Selected extract -
****
Green and brownish shrubs on a hill overlooking a blue ocean and an island in the background, under a nearly cloudless blue sky

Wildlife Conservation Board Funds Environmental Improvement and Acquisition Projects

At its March 7 quarterly meeting, the Wildlife Conservation Board (WCB) approved approximately $8 million in grants to help restore and protect fish and wildlife habitat throughout California. Some of the 21 approved projects will benefit fish and wildlife — including some endangered species — while others will provide public access to important natural resources. Several projects will also demonstrate the importance of protecting working landscapes that integrate economic, social and environmental stewardship practices beneficial to the environment, landowners and the local community.

Funding for these projects comes from a combination of sources including the Habitat Conservation Fund and bond measures approved by voters to help preserve and protect California’s natural resources.

Funded projects include:

  • A $680,000 acquisition in fee of approximately 32 acres of land as an expansion to the California Department of Fish and Wildlife (CDFW) Battle Creek Wildlife Area for the protection of terrestrial and aquatic habitats supporting salmonid species, to enhance habitat linkages and connectivity, and to provide future wildlife-oriented public use opportunities near Anderson in Shasta County.
****
(Stored entries)
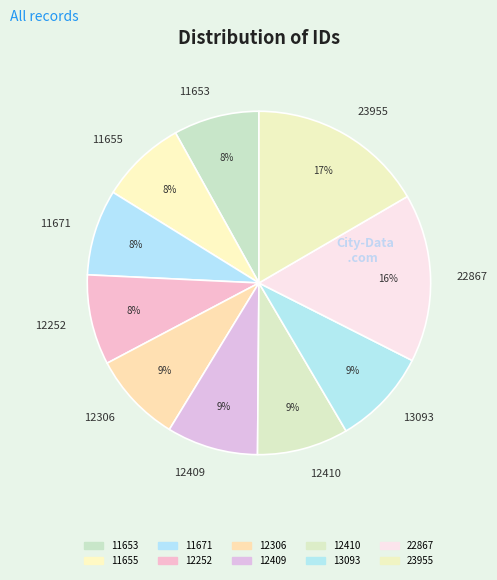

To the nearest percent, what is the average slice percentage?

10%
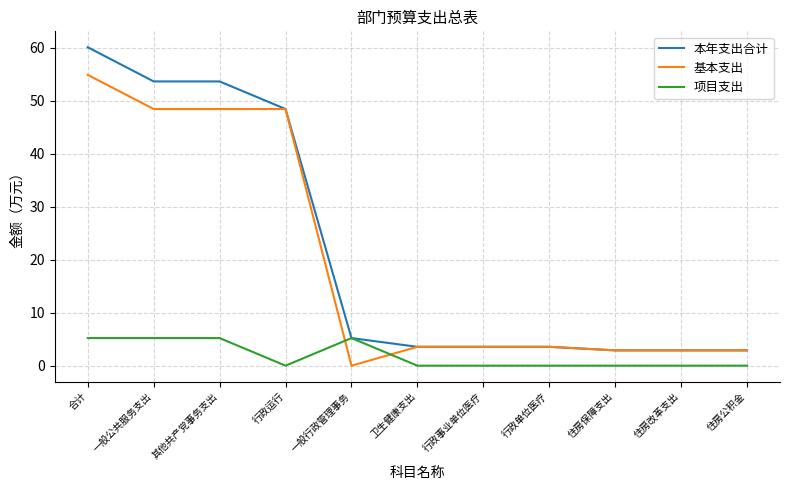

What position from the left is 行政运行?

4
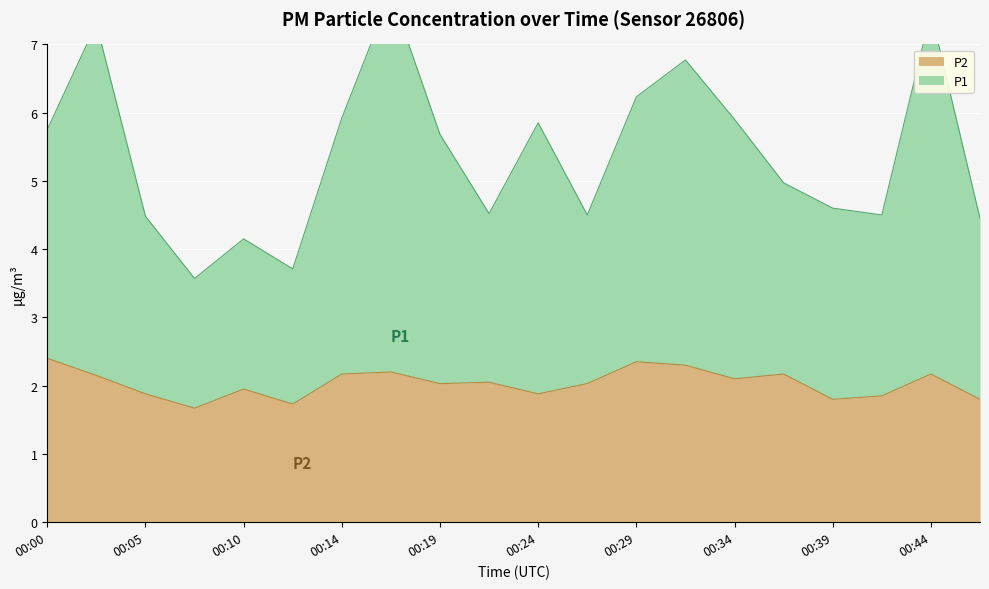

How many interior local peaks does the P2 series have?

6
****
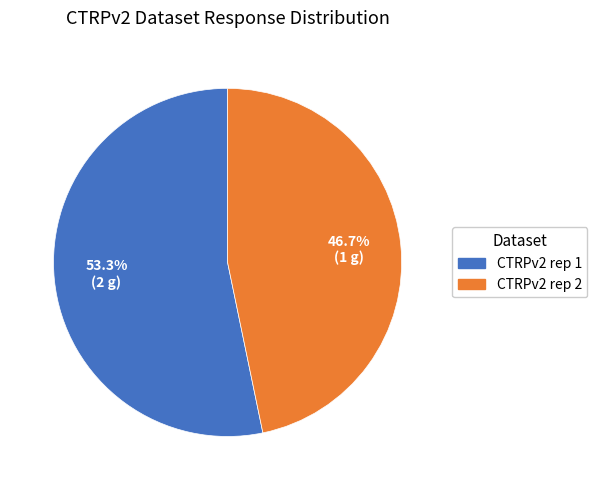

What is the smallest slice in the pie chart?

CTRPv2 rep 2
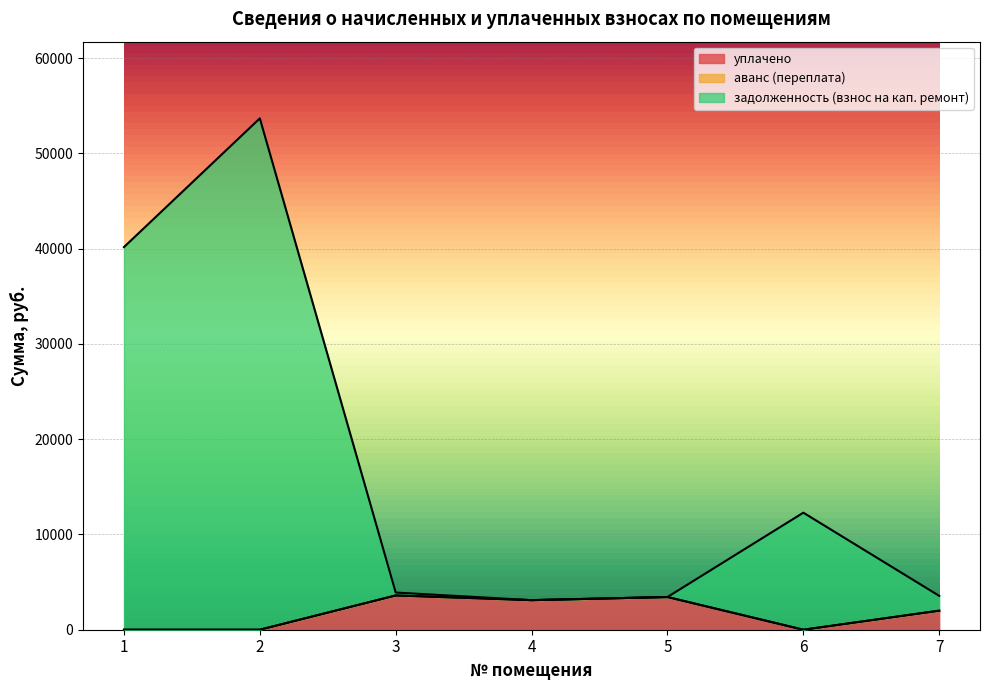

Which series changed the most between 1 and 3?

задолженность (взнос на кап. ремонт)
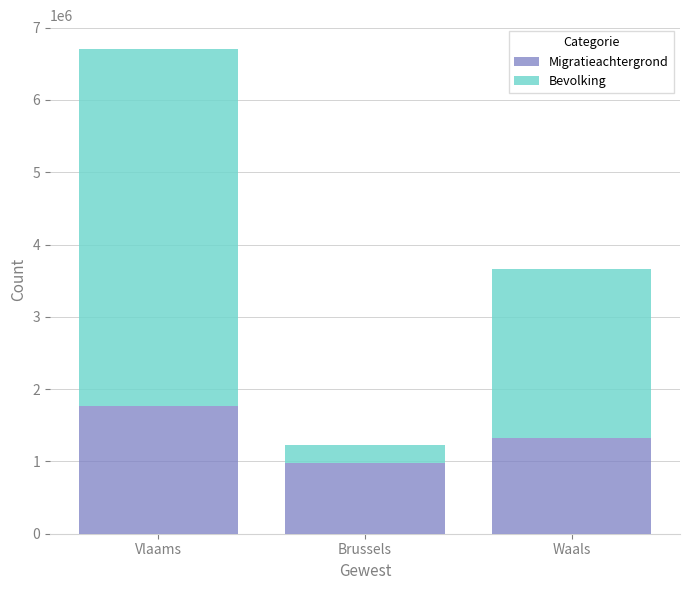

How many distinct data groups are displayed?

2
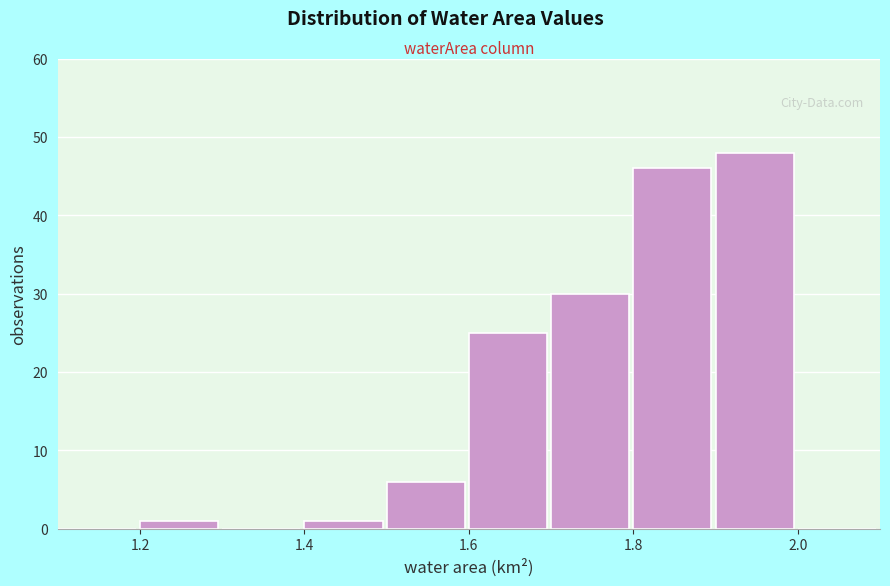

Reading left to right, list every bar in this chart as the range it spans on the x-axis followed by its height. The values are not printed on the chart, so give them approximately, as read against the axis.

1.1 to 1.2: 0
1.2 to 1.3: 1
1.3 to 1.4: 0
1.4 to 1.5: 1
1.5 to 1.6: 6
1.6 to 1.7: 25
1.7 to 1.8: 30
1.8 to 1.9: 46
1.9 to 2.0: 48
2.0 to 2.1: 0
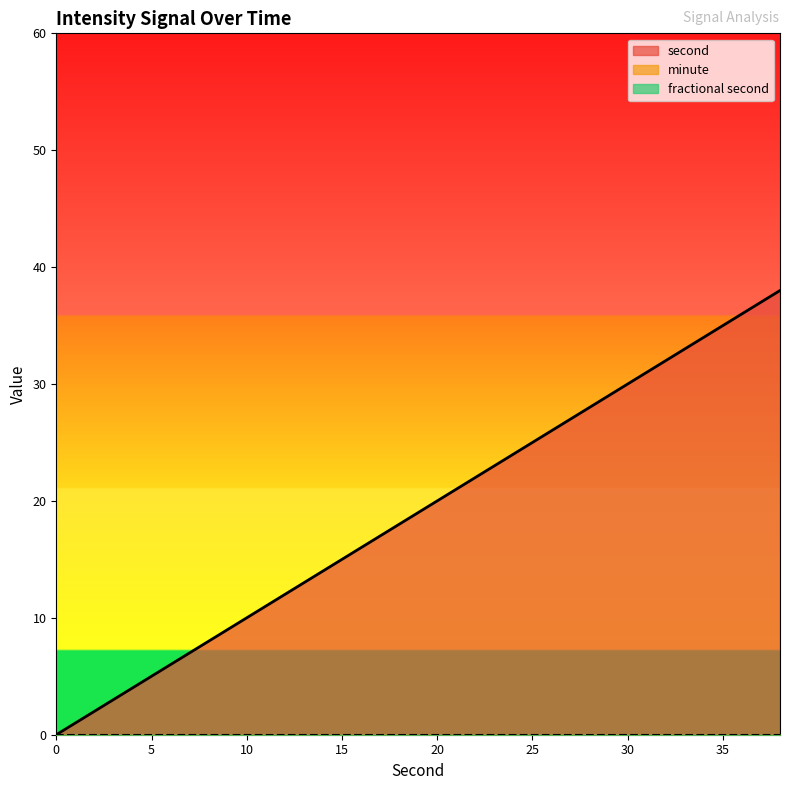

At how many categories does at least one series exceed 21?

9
****
Complete the following -
1. Using the Wildlife Conservation Board grant announcement, decide whether each statement agrees with it: (a) The board approved about $8 million in grants at its March 7 quarterly meeting. (b) The board approved 12 projects. (c) The Battle Creek acquisition covers about 32 acres in Shasta County. Answer yes or no for each, quoting the words of the announcement that decide it.
2. Write the next part of the Wildlife Conservation Board grant announcement, continuing after its last sentence.

Written answers -
1.
(a) Yes: "At its March 7 quarterly meeting, the Wildlife Conservation Board (WCB) approved approximately $8 million in grants"
(b) No: "Some of the 21 approved projects"
(c) Yes: "approximately 32 acres of land" and "near Anderson in Shasta County"

2.
  • A $440,000 grant to CDFW for a cooperative project with California State Parks to improve the parking lot, provide an ADA-accessible viewing platform, and install a new ADA-accessible toilet at North Table Mountain Ecological Reserve, eight miles north of the Oroville, in Butte County.
  • $1.3 million for two grants to The Trust for Public Land to acquire approximately 1,415 acres of land for the protection of threatened and endangered species, preservation of desert springs with year-round surface water and a riparian corridor, and provide future wildlife-oriented public use opportunities near Lake Isabella in Kern County.
  • Two grants for a total of $480,000 to the Transition Habitat Conservancy to acquire in fee approximately 120 acres of land from two separate owners for the protection of deer and mountain lion habitat, to maintain a migration corridor for the deer herd, and to provide future wildlife-oriented public use opportunities in the hills northwest of Portal Ridge, in Los Angeles County.
  • A $757,000 grant to the Natural Communities Coalition for a cooperative project with CDFW, Orange County Parks and California State Parks in Crystal Cove State Park and Laguna Coast Wilderness Park – both in Orange County. The project will construct 16 seasonal pools and restore approximately 15 acres of adjacent upland coastal sage and cactus scrub habitat that will provide breeding and foraging habitat for the western spadefoot toad.

For more information about the WCB please visit https://www.wcb.ca.gov.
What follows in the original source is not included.